Le 23 février 1942, Stefan et Lotte Zweig mettent fin à leurs jours à Pétropolis au Brésil. Dans son film: Stefan Zweig, Adieu l'Europe, Maria Schrader tente de percer à jour la psychologie de l'écrivain autrichien juif, l'un des auteurs majeurs du début du 20 ème siècle. Européen et pacifiste convaincu, Stefan Zweig avait fui l'Allemagne hitlérienne dès 1933. Il avait trouvé refuge dans ce Brésil qu'il considérait comme une "terre d'avenir", mais n'avait jamais pu se défaire de ce sentiment d'être devenu un apatride, sentiment dont il parle si bien dans son autobiographie, Le Monde d'Hier: "...je n'ai plus ma place nulle part, étranger partout, hôte en mettant les choses au mieux; même la vraie patrie que mon coeur s'est choisie, l'Europe, est perdue pour moi, depuis que pour la deuxième fois, courant au suicide, elle se déchire dans une guerre fratricide. Contre ma volonté, j'ai été témoin de la plus effroyable défaite de la raison et du plus sauvage triomphe de la brutalité qu'atteste la chronique des temps;"

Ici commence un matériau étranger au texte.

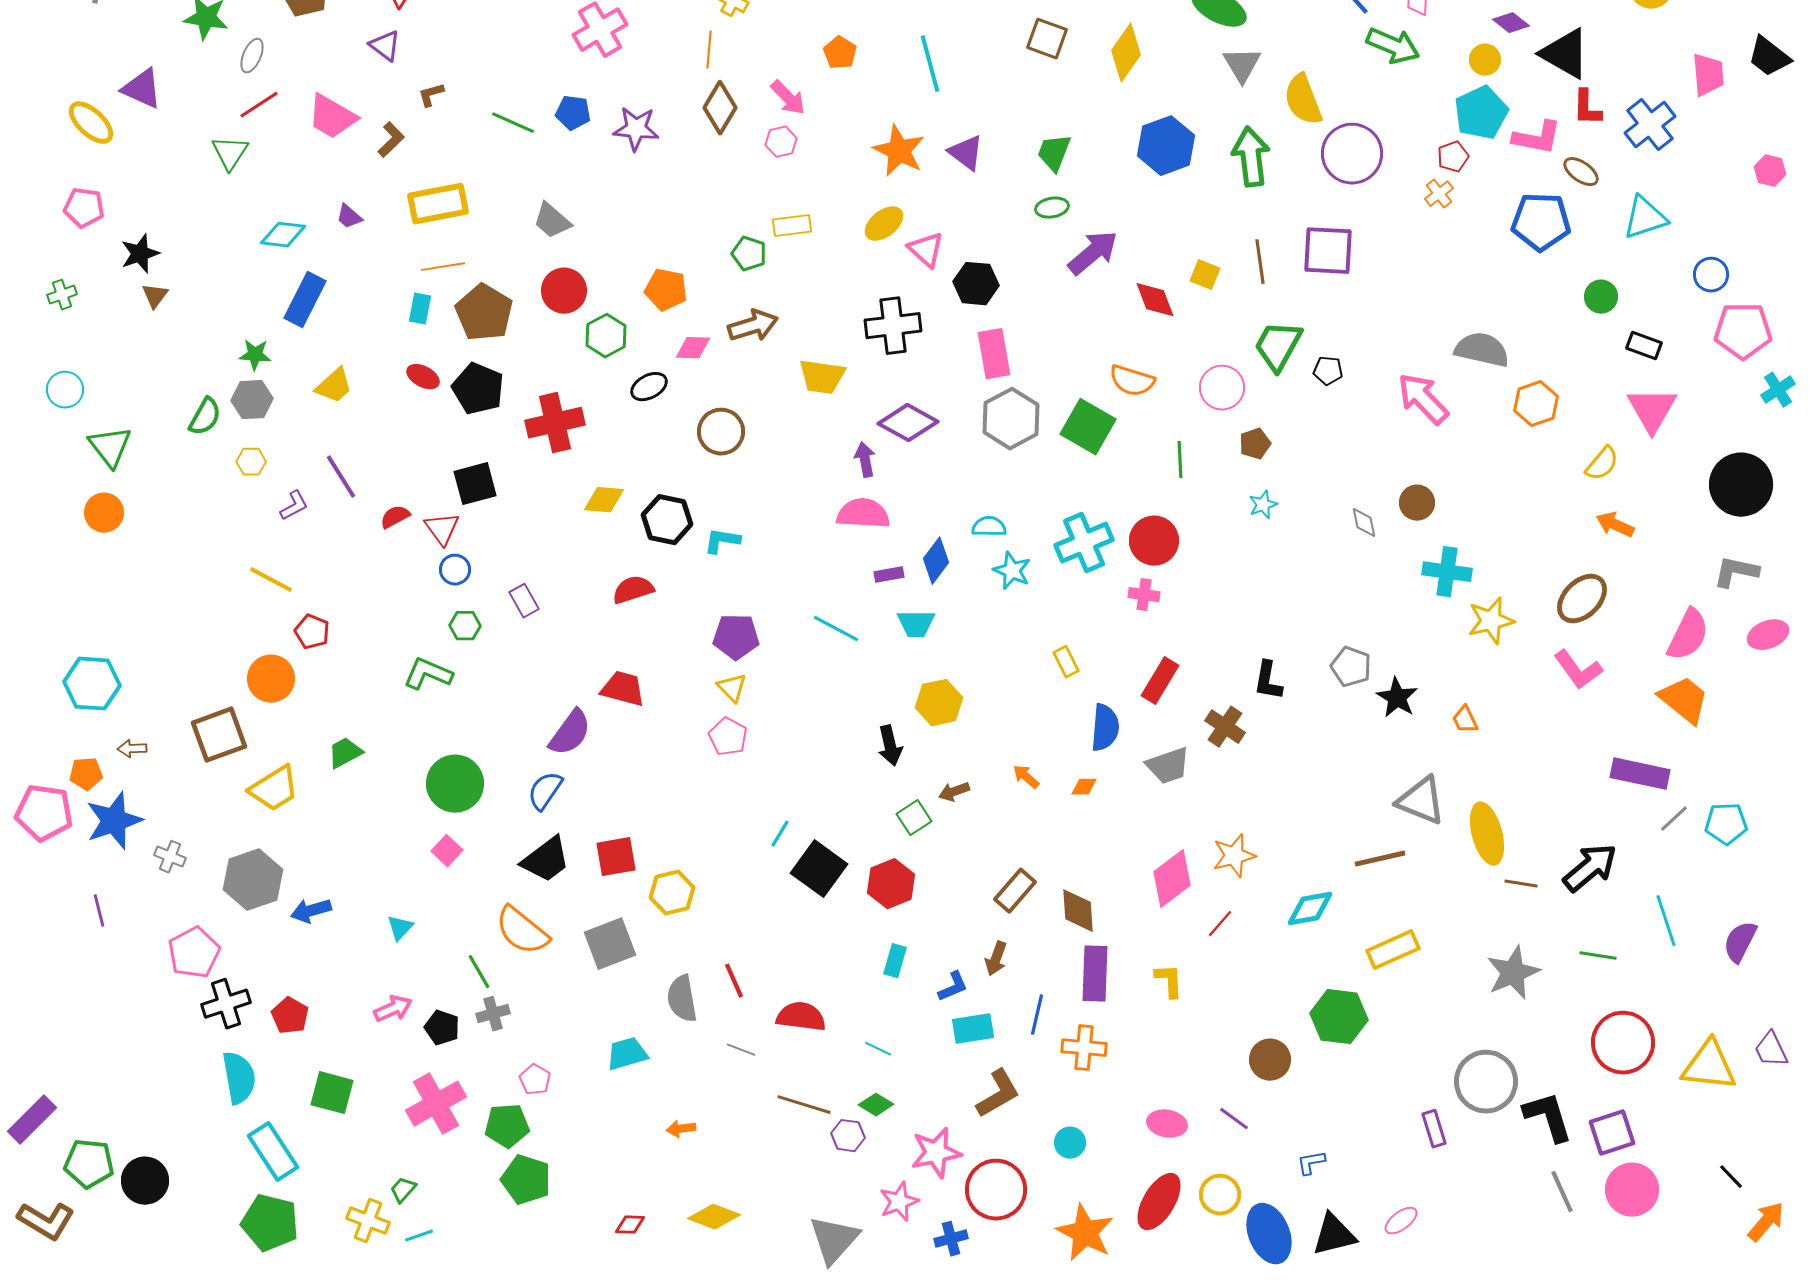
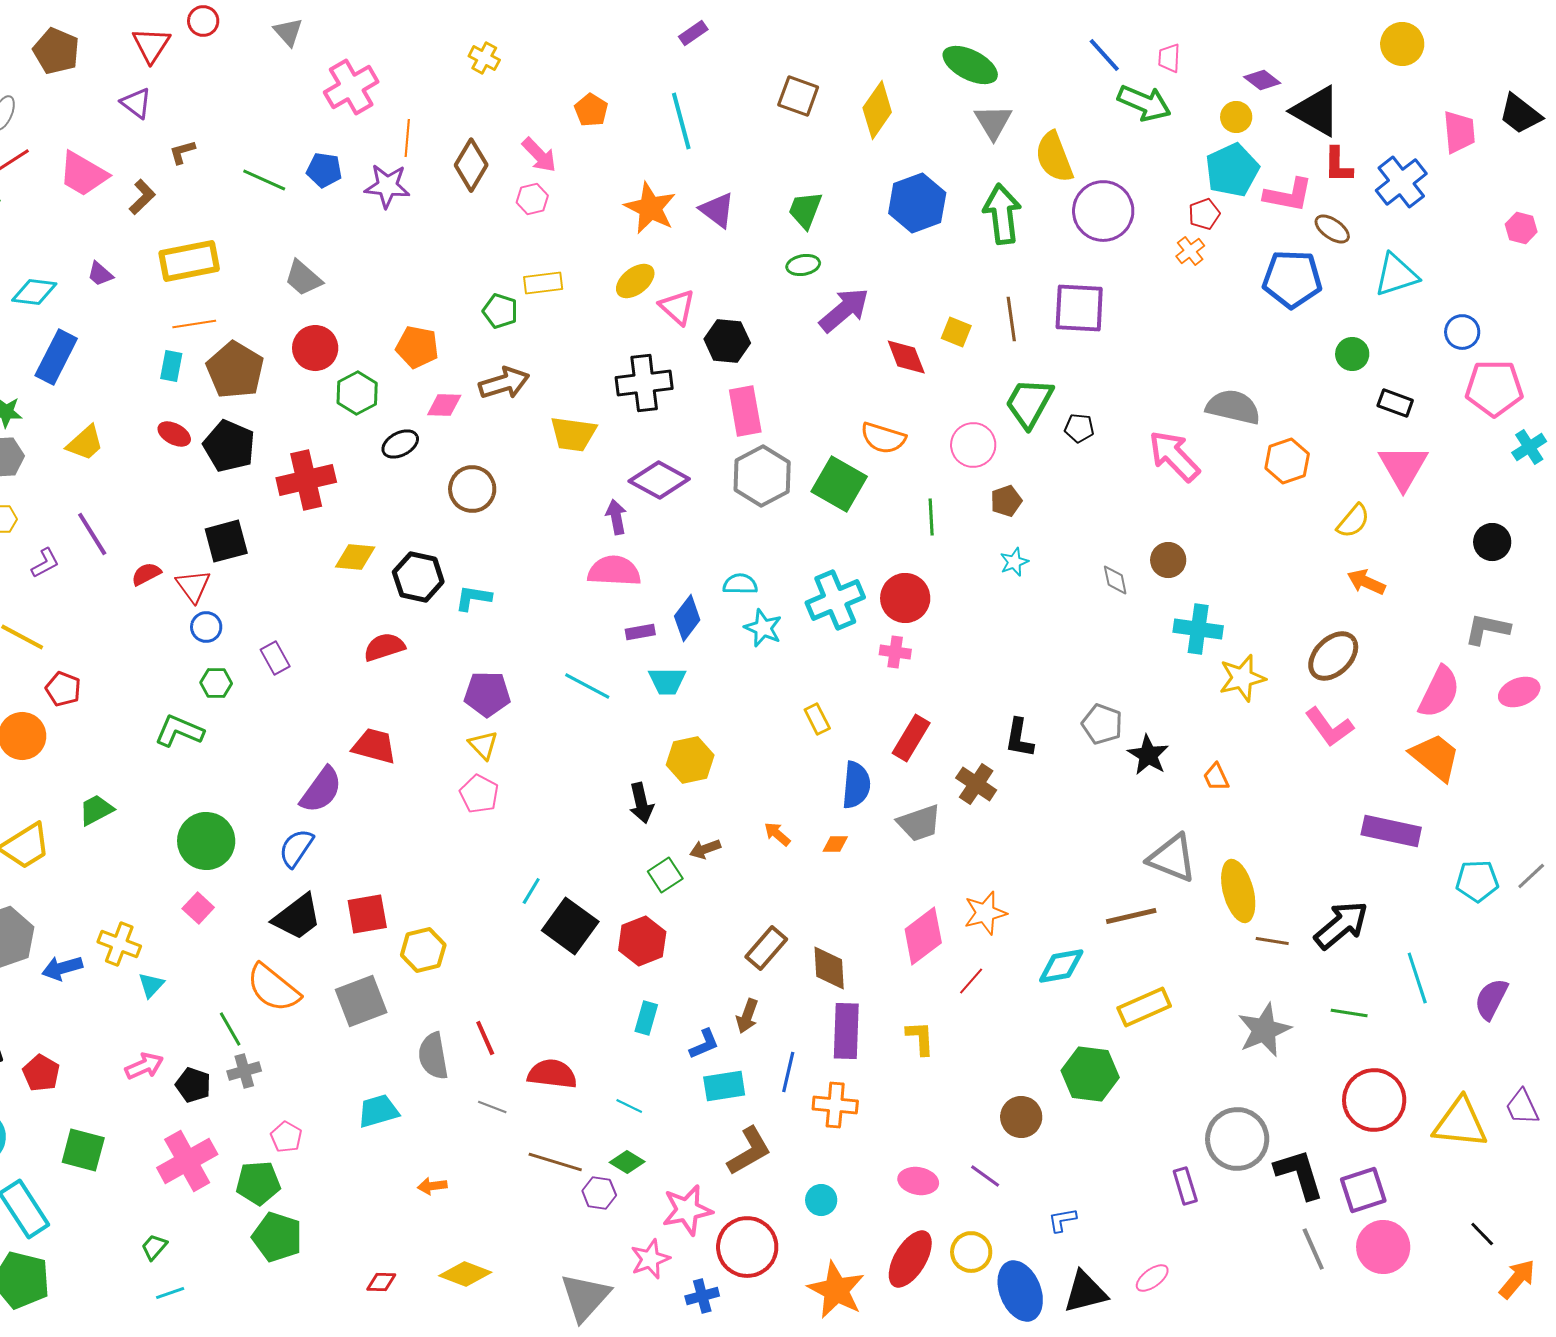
orange line: (709, 50) -> (407, 138), moved
black circle: (1741, 485) -> (1492, 542), size x0.6
gray line: (1674, 819) -> (1531, 876), moved
yellow cross: (368, 1221) -> (119, 944), moved

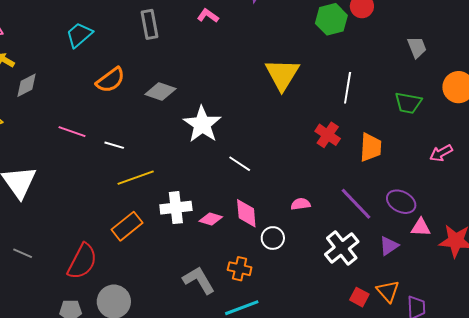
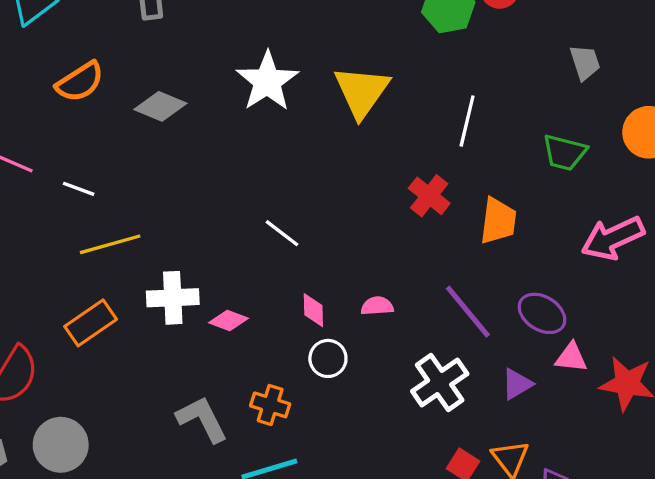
white star: (202, 124) -> (267, 81), moved
pink arrow: (441, 153) -> (613, 238), size x1.6
pink diamond: (246, 213) -> (313, 310), moved, size x0.7

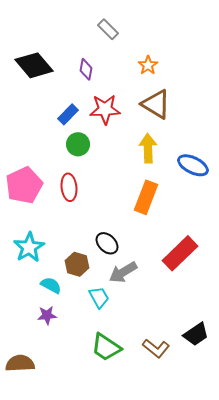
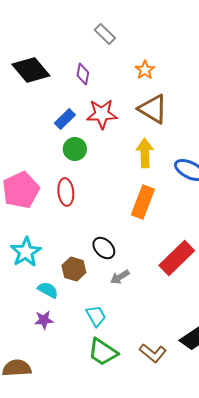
gray arrow: (123, 272) -> (120, 277), size x0.7
cyan trapezoid: (99, 297) -> (96, 316), moved

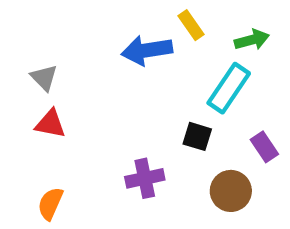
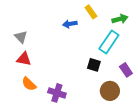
blue arrow: (147, 50) -> (70, 24), size x0.6
purple cross: (145, 178) -> (57, 93), moved, turned 30
orange semicircle: (50, 204) -> (29, 84), moved, turned -70

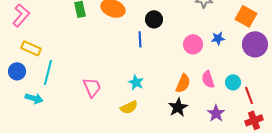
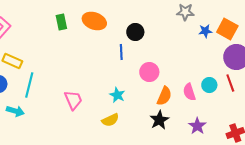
blue star: (218, 38) -> (205, 31), moved
pink circle: (193, 44) -> (149, 72), moved
cyan circle: (233, 82) -> (209, 85), moved
red line: (249, 95) -> (230, 83), moved

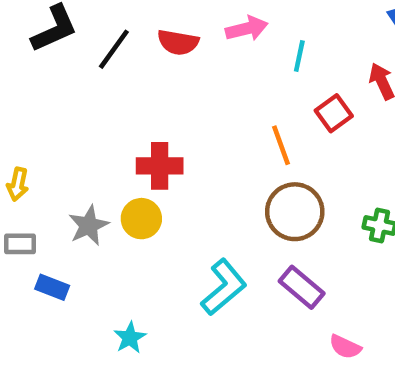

Naomi Fosse, élève de Terminale L1 SED, nous fait partager sa perception du film Stefan Zweig, Adieu l'Europe. Un grand merci à elle. 

Ce vendredi 18 décembre, les terminales internationale germanophone, européenne allemande et quelques terminales LV2 allemand, ont eu la chance d'aller au cinéma pour assister à la projection du film de Maria Schrader, Stefan Zweig, Adieu l'Europe. A travers un film entre bruit et silence, le bruit des appareils photo et le silence de l'écrivain, la réalisatrice nous montre la fin de celui que certains considèrent comme un mythe, Stefan Zweig. Au lendemain de son adieu définitif à l'Europe, il imprègne l'atmosphère du film d'une mélancolie, voire d'une douleur sourde, sous-jacente. Le film oscille entre la couche visible de la fin de vie de Zweig, celle des faits, et la couche à la fois subtile et accablante, où se joue le destin de l'Europe. Celle-ci le conduit, dans une fin saisissante et explicite, comme jetée aux yeux du spectateur, à rejoindre ce qu'il appelait "l'autre côté". C'est paradoxalement une fin très ouverte, sur le mélange des cultures, les problèmes de l'identité et de l'exil, et la génération suivante, issue unique et salvatrice, ainsi que potentiellement rédemptrice.